◆ **Yapılacak İşler**
**A.** Hobsbawm hakkındaki metinde "Bütün bu gerekçelerin" ifadesinden "yere sahip olacaktır." ifadesine kadar uzanan kısmı harfi harfine yazıya geçirin.
**B.** Hobsbawm'ı anlatan metni bittiği yerden alıp sürdürün.

◆ **Çıkarılan Metin**

+ + + + + + +

Bütün bu gerekçelerin haklılığı ve geçerliliği bir yana, ömrünün sonuna kadar bir komünist ve aykırı Marksist bir teorisyen olarak kalan Hobsbawm asla bağnaz olmayacak, pek çok komünist aydın gibi o da gerek Stalin döneminde ve gerekse sonrasında Sovyet rejiminde yaşanan olumsuzluklara yönelik eleştirilerden geri kalmayarak, özellikle tarihçiliğini buradan gelecek olumsuzluklardan koruyacaktır. Nitekim ağırlıklı olarak on dokuzuncu yüzyıldan başlayan ve yirminci yüzyıla uzanan, aynı zamanda farklı entelektüel ilgi alanlarına kadar yayılan -caz bu alanların en ilgincidir- herbiri ayrı bir değer ve kapsamda, otuzu aşkın eserden ve çeşitli makalelerden oluşan zengin külliyatı, tarih anlayışı ve yazımı bakımından olduğu kadar, birer başvuru kitabı özelliği taşımaları bakımından da tarih dünyasında -ve de entelektüel dünyada- ayrıcalıklı bir yere sahip olacaktır.

+ + + + + + +

◆ **Sağlanan Bilgiler**
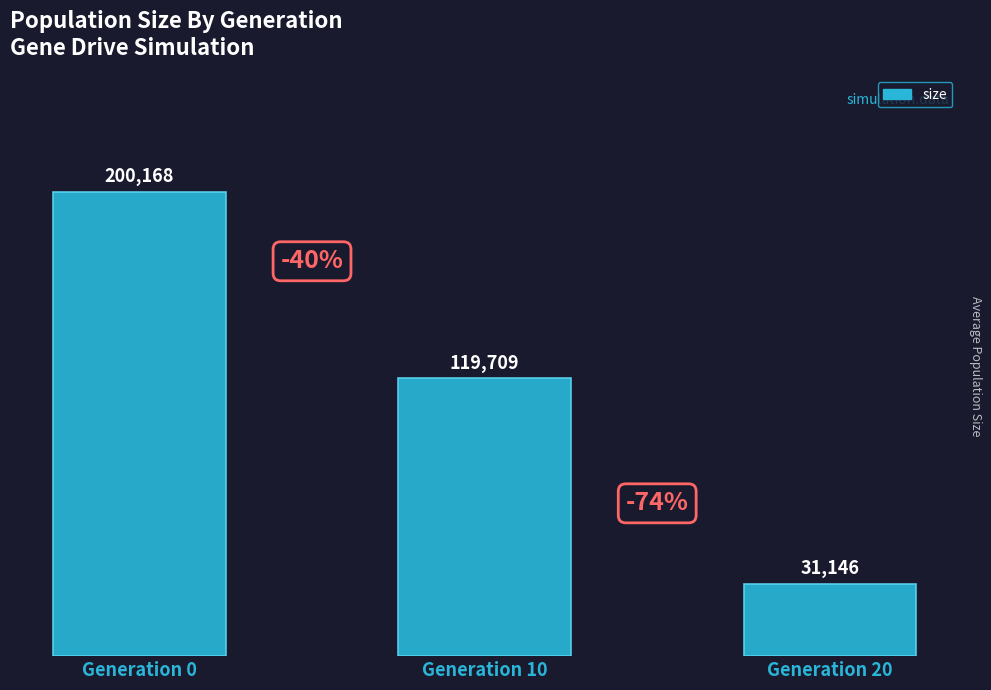

Reading left to right, transcribe all the data shown in this chart.

Generation 0=200168	Generation 10=119709	Generation 20=31146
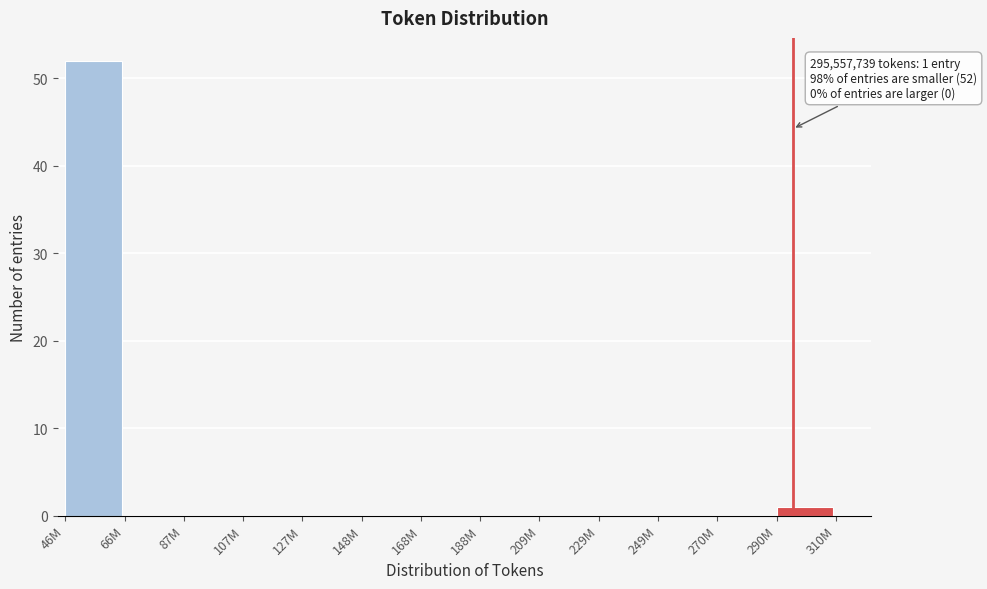

Reading left to right, list all the values displayed in this chart.

46M=52	66M=0	87M=0	107M=0	127M=0	148M=0	168M=0	188M=0	209M=0	229M=0	249M=0	270M=0	290M=1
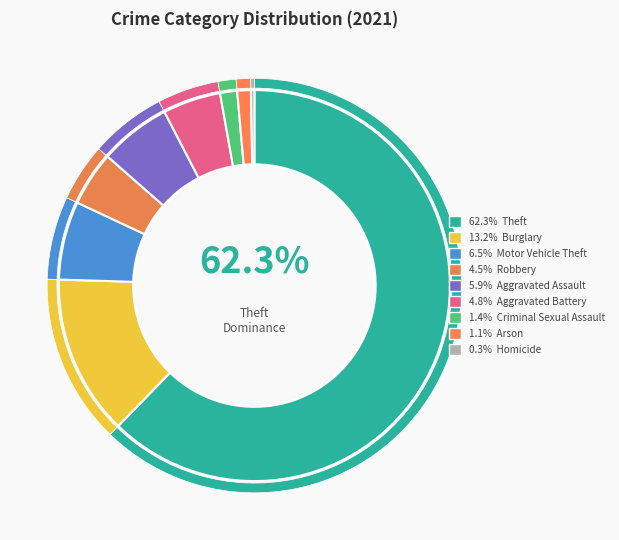

Approximately how many times larger is the value at Motor Vehicle Theft compared to Theft?

0.1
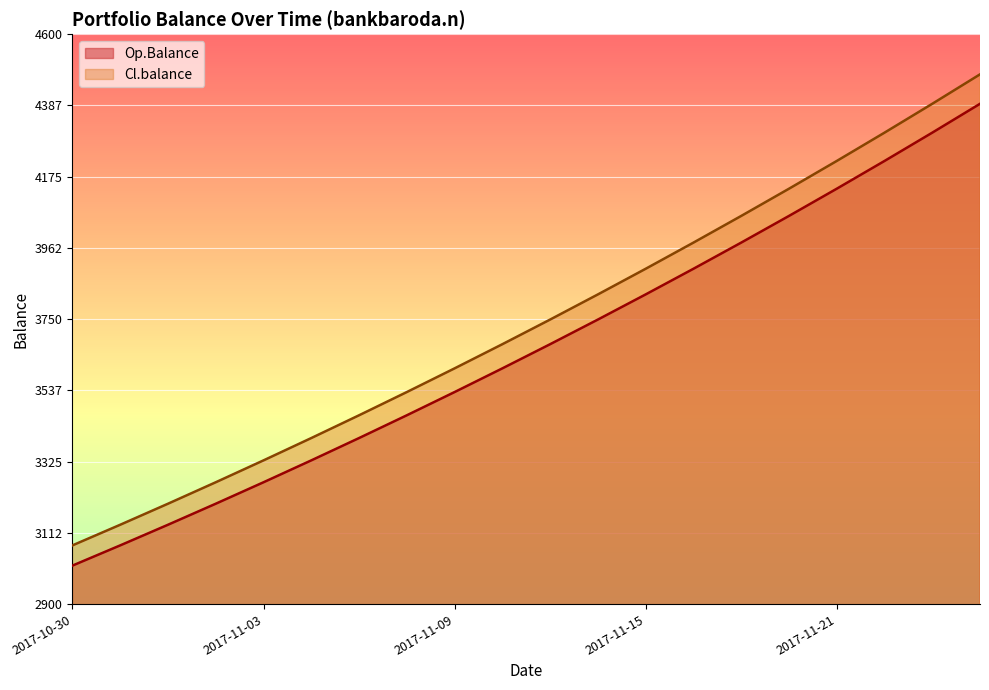

How many data points in Cl.balance are above 3748?

10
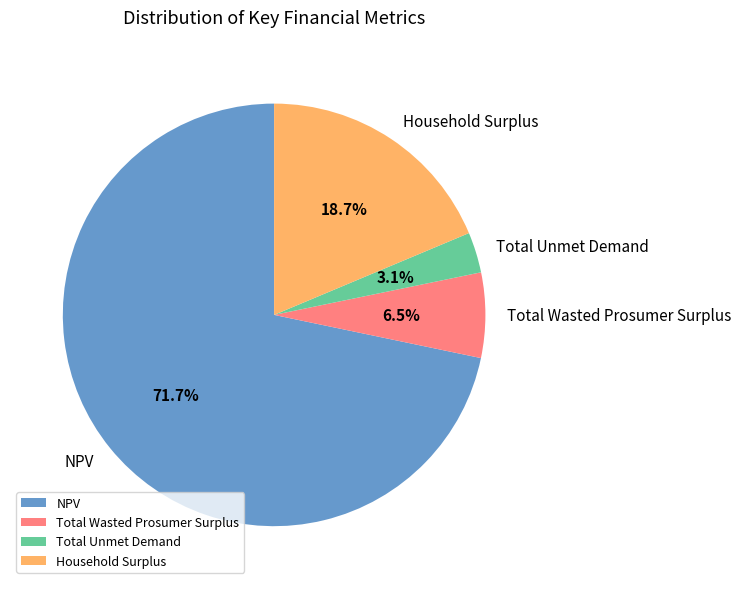

Count the number of slices in the pie.

4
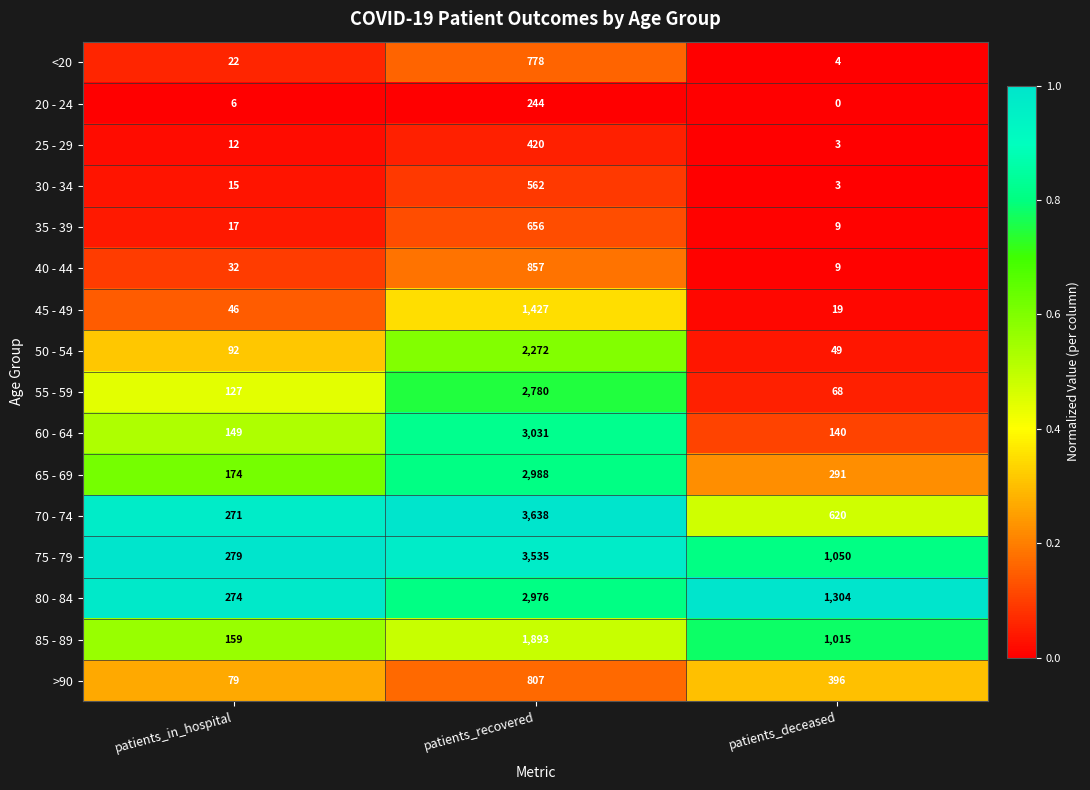

At how many categories does at least one series exceed 0?

3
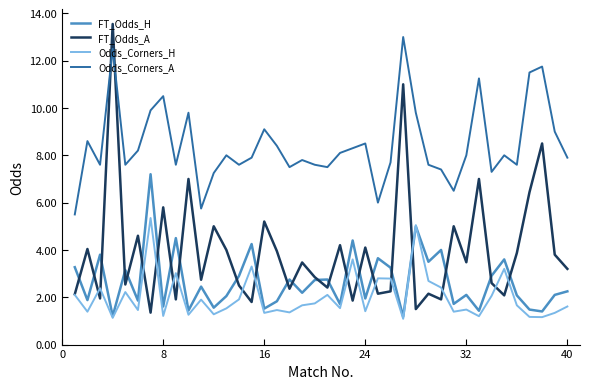

True or false: Odds_Corners_A and Odds_Corners_H cross at least once.

False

+ + + + + + +

◆ **Beklenen Sonuçlar**
**A.**
Bütün bu gerekçelerin haklılığı ve geçerliliği bir yana, ömrünün sonuna kadar bir komünist ve aykırı Marksist bir teorisyen olarak kalan Hobsbawm asla bağnaz olmayacak, pek çok komünist aydın gibi o da gerek Stalin döneminde ve gerekse sonrasında Sovyet rejiminde yaşanan olumsuzluklara yönelik eleştirilerden geri kalmayarak, özellikle tarihçiliğini buradan gelecek olumsuzluklardan koruyacaktır. Nitekim ağırlıklı olarak on dokuzuncu yüzyıldan başlayan ve yirminci yüzyıla uzanan, aynı zamanda farklı entelektüel ilgi alanlarına kadar yayılan -caz bu alanların en ilgincidir- herbiri ayrı bir değer ve kapsamda, otuzu aşkın eserden ve çeşitli makalelerden oluşan zengin külliyatı, tarih anlayışı ve yazımı bakımından olduğu kadar, birer başvuru kitabı özelliği taşımaları bakımından da tarih dünyasında -ve de entelektüel dünyada- ayrıcalıklı bir yere sahip olacaktır.

**B.**
Tarihçi Şükrü Hanioğlu, 7.10.2012 tarihli Sabah Gazetesi’ndeki köşesinde yer alan “Geleneğin Son Temsilcisi Olarak Hobsbawm “ başlıklı yazısında, Hobsbawm’ın vefatıyla, Marksist Tarihçilik geleneğinin de artık sona erdiğinden söz ederken, aynı anda bu geleneğin -ve bu gelenek içinde Hobsbawm’ın-  “tarihçiliğin genel anlamda değişiminde oynadığı rolü”n asla küçümsenmemesi gerektiğine de vurgu yapmaktadır.

 

Hepsi bir yana, aşikâr olan şudur ki doksan beş yıllık ömründe tanıklıkları ve yazdıklarıyla adeta “tarihin kendisi” olan Eric Hobsbawm, aynı zamanda tarih dünyasında parlayan bir yıldızdı. O yıldız şimdi kaymış olsa da ardında bıraktığı ışık çizgisi o dünyayı aydınlatmaya devam edecektir.